Work request: All lines from the one containing "590 679 1167.0" to the end of the data below are to be returned exactly, both ends included, with nothing added.

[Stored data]
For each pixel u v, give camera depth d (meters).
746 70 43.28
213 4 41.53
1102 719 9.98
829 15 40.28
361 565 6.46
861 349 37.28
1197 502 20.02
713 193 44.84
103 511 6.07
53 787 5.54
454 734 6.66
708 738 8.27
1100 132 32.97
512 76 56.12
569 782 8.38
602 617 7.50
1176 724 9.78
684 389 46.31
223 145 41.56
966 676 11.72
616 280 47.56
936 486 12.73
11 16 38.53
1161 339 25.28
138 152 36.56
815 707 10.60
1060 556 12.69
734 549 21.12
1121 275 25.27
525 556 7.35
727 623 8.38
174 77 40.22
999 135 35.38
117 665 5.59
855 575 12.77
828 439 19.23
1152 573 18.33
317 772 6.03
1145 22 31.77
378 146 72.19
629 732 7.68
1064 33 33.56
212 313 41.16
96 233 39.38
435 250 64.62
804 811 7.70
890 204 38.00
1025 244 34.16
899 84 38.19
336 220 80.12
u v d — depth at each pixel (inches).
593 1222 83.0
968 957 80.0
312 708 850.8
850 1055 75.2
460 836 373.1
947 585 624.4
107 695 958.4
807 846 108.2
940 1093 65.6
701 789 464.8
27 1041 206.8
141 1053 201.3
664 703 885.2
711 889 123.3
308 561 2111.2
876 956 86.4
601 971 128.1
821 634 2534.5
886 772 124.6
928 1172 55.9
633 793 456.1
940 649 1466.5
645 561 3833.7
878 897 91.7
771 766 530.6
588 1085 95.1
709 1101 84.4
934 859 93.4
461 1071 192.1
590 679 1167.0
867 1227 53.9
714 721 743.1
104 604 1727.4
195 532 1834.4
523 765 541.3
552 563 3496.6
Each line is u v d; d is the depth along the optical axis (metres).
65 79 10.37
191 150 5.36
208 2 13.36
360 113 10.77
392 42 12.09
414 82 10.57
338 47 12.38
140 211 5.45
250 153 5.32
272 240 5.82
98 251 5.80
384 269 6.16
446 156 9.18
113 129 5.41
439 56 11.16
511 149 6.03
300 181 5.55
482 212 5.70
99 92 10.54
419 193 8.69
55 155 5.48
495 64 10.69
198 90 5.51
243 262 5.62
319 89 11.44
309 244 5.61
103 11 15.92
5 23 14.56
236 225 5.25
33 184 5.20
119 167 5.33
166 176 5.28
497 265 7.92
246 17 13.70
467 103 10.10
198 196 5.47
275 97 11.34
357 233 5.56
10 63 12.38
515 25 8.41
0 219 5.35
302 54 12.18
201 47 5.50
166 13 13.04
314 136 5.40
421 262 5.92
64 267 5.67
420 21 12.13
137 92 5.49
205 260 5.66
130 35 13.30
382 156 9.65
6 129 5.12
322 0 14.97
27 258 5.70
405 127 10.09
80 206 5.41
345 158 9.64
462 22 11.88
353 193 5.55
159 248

Task solution:
590 679 1167.0
867 1227 53.9
714 721 743.1
104 604 1727.4
195 532 1834.4
523 765 541.3
552 563 3496.6
Each line is u v d; d is the depth along the optical axis (metres).
65 79 10.37
191 150 5.36
208 2 13.36
360 113 10.77
392 42 12.09
414 82 10.57
338 47 12.38
140 211 5.45
250 153 5.32
272 240 5.82
98 251 5.80
384 269 6.16
446 156 9.18
113 129 5.41
439 56 11.16
511 149 6.03
300 181 5.55
482 212 5.70
99 92 10.54
419 193 8.69
55 155 5.48
495 64 10.69
198 90 5.51
243 262 5.62
319 89 11.44
309 244 5.61
103 11 15.92
5 23 14.56
236 225 5.25
33 184 5.20
119 167 5.33
166 176 5.28
497 265 7.92
246 17 13.70
467 103 10.10
198 196 5.47
275 97 11.34
357 233 5.56
10 63 12.38
515 25 8.41
0 219 5.35
302 54 12.18
201 47 5.50
166 13 13.04
314 136 5.40
421 262 5.92
64 267 5.67
420 21 12.13
137 92 5.49
205 260 5.66
130 35 13.30
382 156 9.65
6 129 5.12
322 0 14.97
27 258 5.70
405 127 10.09
80 206 5.41
345 158 9.64
462 22 11.88
353 193 5.55
159 248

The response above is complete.